Multidisciplinary collaboration is critical to improving patient outcomes

In order to optimize treatment of patients with IBD‑associated arthritis and improve patient outcomes, rheumatologists and gastroenterologists need to be able to effectively identify factors that prompt referral, and leverage co-management opportunities to provide patients with comprehensive multidisciplinary care.1

See the symptoms that should prompt a referral.

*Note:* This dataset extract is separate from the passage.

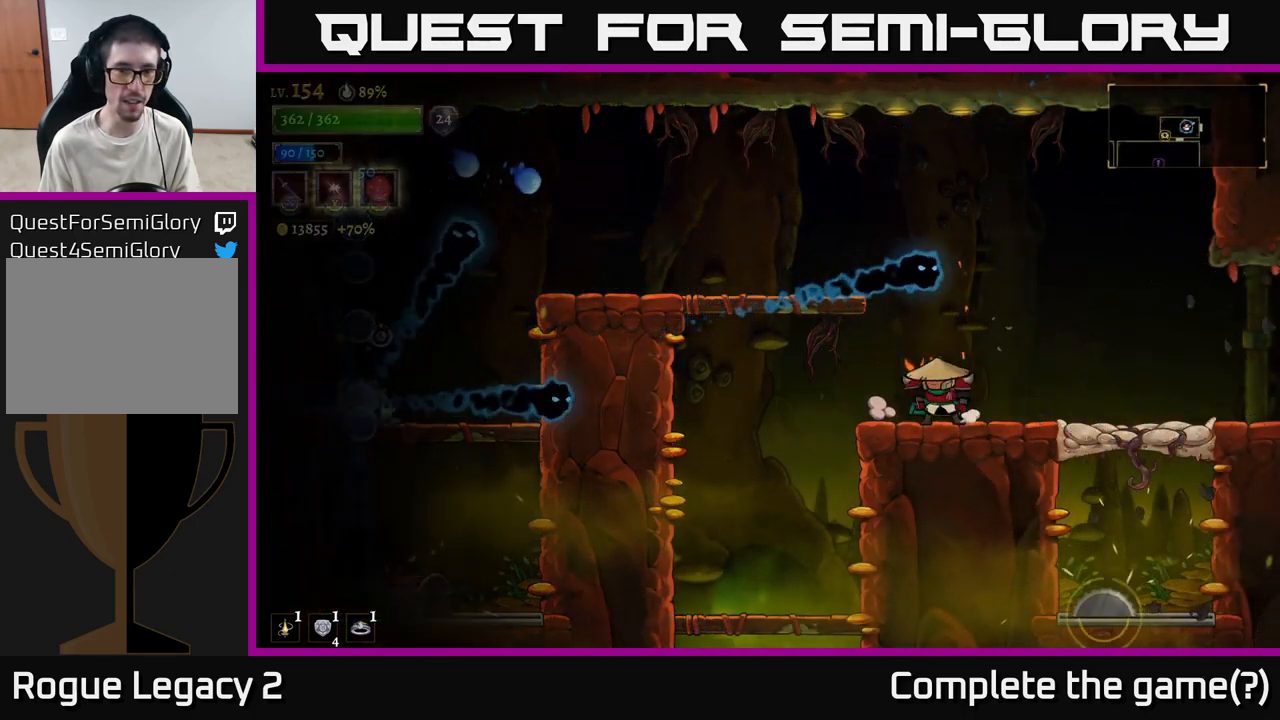
{"buttons": [], "left_stick": "center", "right_stick": "center", "events": [[133, "left_stick", "center"], [350, "X", "down"], [499, "X", "up"]]}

Symptoms to consider when referring a patient
with IBD-associated arthritis18

Red flags for IBD
  • Chronic diarrhea for more than 4 weeks
  • Abdominal pain for more than 3 months
  • Nocturnal diarrhea or abdominal pain
  • Rectal bleeding (not due to hemorrhoids)
  • Perianal fistula or abscesses, recurrent oral aphthosis
  • Unexplained constitutional symptoms:
    weight loss, fever, anemia
  • Family history of IBD*

Refer to a gastroenterologist

Red flags for SpA
  • Back pain (for more than 3 months)
  • Recurrent or chronic (for more than 3 months) peripheral joint pain or swelling
  • Inflammatory back pain:
    • Age at onset younger than 40 years, insidious onset, improvement with exercise, no improvement with rest, pain at night
  • Finger swelling (i.e., dactylitis) ever
  • Heel pain (i.e., enthesitis) ever
  • Family history of SpA

Refer to a rheumatologist

*First- or second-degree relatives with IBD.
†First- or second-degree relatives with AS, psoriasis, acute uveitis, or reactive arthritis.